25.こんな時どうする?鎖樋の排水能力を超える場合の納め方について
鎖樋は排水能力が通常の竪樋に比べて少なく、まれに降るような強い雨を想定した場合には全然処理能力が足りなくて困る、というご相談を頂くことが少なくありません。
その時にどのような方法で対処したのか、過去の事例を交えてご紹介したいと思います。
1.鎖樋を設置した状況
今回ご紹介するのは、
・新築工場(オフィス併設)
・VP管から、鎖樋を吊り下げて排水
という状況です。
工場の周囲には横樋から竪樋にルーフドレンを使ってねじ込み式のVP菅が接続されており、その末端部に意匠上、鎖樋が活用された形です。完成前に見学に伺いましたが、工場とは思えないとても素敵な建物でした。

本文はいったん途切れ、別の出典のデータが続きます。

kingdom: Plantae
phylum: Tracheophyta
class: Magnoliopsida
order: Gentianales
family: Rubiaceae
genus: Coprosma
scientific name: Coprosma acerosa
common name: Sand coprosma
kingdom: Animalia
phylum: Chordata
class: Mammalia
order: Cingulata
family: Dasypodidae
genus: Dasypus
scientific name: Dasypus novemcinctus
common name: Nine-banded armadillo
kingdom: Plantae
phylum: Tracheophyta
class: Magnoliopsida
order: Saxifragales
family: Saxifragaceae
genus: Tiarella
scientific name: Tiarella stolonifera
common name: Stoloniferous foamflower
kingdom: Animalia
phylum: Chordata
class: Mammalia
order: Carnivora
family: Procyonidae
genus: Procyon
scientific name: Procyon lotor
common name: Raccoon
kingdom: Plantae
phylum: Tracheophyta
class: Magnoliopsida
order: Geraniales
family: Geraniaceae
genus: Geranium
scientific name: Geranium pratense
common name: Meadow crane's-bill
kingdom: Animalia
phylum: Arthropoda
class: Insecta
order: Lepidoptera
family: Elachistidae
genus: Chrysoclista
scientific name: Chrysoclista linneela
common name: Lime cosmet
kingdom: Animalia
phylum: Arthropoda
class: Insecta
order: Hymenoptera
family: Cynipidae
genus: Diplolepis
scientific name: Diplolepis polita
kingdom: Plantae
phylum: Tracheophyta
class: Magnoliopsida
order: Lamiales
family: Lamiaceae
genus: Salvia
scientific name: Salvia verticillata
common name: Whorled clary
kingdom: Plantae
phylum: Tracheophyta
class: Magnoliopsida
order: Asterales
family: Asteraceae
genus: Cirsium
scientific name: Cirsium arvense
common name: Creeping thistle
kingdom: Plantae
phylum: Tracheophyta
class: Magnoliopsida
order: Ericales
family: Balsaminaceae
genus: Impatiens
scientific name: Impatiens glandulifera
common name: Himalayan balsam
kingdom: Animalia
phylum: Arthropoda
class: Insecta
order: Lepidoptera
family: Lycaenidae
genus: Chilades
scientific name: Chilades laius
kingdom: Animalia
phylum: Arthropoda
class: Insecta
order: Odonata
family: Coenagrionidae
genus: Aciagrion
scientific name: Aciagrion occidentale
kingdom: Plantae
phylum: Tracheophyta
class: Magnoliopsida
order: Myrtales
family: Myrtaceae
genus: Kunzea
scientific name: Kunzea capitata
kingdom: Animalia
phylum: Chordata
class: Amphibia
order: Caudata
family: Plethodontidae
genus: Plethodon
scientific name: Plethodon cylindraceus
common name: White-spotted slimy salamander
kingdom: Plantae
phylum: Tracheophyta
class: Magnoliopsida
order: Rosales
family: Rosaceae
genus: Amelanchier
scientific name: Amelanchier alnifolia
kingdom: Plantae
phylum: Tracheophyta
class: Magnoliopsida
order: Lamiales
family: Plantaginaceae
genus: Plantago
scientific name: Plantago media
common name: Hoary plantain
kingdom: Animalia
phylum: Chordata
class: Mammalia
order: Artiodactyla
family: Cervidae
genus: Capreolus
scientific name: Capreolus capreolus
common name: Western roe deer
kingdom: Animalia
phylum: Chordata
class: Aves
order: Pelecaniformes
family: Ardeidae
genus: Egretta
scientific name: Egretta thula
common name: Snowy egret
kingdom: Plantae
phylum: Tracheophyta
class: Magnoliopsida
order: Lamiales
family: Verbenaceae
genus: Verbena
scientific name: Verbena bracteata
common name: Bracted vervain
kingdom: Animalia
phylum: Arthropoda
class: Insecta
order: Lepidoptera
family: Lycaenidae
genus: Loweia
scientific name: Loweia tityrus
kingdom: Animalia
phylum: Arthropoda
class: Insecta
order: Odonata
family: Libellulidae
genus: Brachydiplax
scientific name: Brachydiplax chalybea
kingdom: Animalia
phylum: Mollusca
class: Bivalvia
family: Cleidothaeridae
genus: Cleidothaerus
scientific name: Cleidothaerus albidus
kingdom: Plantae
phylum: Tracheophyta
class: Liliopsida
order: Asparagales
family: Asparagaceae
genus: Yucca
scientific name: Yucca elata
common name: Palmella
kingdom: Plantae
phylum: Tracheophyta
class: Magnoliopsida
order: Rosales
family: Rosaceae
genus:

鎖樋の設置のイメージはこちらの図の通りです。VP管に金具を直結せず、空間を開けて水を受けることで、鎖樋が排水しきれない場合でも、とにかく水を建物から地面に流すことができるような形となっています。
2.VP管に伝わる水の流れ方
縦に設置された排水管を流れる水は、通常その内壁面を伝って落ちてくるため、何もせず、そのまま鎖樋を設置しても鎖樋には水が伝って流れることはありません。
鎖樋を設置し、VP管から降りてくる排水に対してきちんと鎖樋に水を流すためには、まずは管の中央に集めて鎖樋に流す必要があります。
3.VP管と鎖樋を繋ぐための専用の金具について
瀬尾製作所では「排水管接続金具」と呼ぶ金具があり、VP管の末端に取り付けることで水を絞って排水することができて、鎖樋も取付が可能となるような金具を用意してありますが、VP管が持つ排水能力を少なくすることになり、結果的に排水能力が足りなくなることがありました。
そのような場合、当社にて排水管接続金具をカスタマイズしてVP管に直結せず、図面のように少し離して水の受け口を作ることで、大量の水が流れる時には鎖樋の上部で溢れさせることでVP管の排水能力を確保しました。
このような方法で対応した建築はこちらの物件以外にも現時点で数か所あり、今のところ問題は特に聞いておりません。
4.紹介した取り付け方の課題まとめ
ただし、この取り付け方にはいくつか課題があります。
・溢れた水の排水は問題にならないのか
大雨の時とはいえ、かなりの量の水が溢れて鎖樋の直下や周囲に飛び散ることになるので、それが問題にならないのか検討する必要があります。
・VP管の直下に排水管接続金具を付けることができるのか
建築物の側面に金具を取り付け、そちらに鎖樋を吊ることになるため、あまり建築物から距離が離れた箇所には荷重の問題で取付が難しくなります。また、その建築物にあわせた金具を特注で作り、取り付ける必要があるので、多少のコストアップが考えられます。
以上、VP管に繋ぐ鎖樋の排水能力を補う方法になりますが、上記のような課題が考えられますので、状況に合わせてこの方法を使えるのか、慎重に検討する必要があります。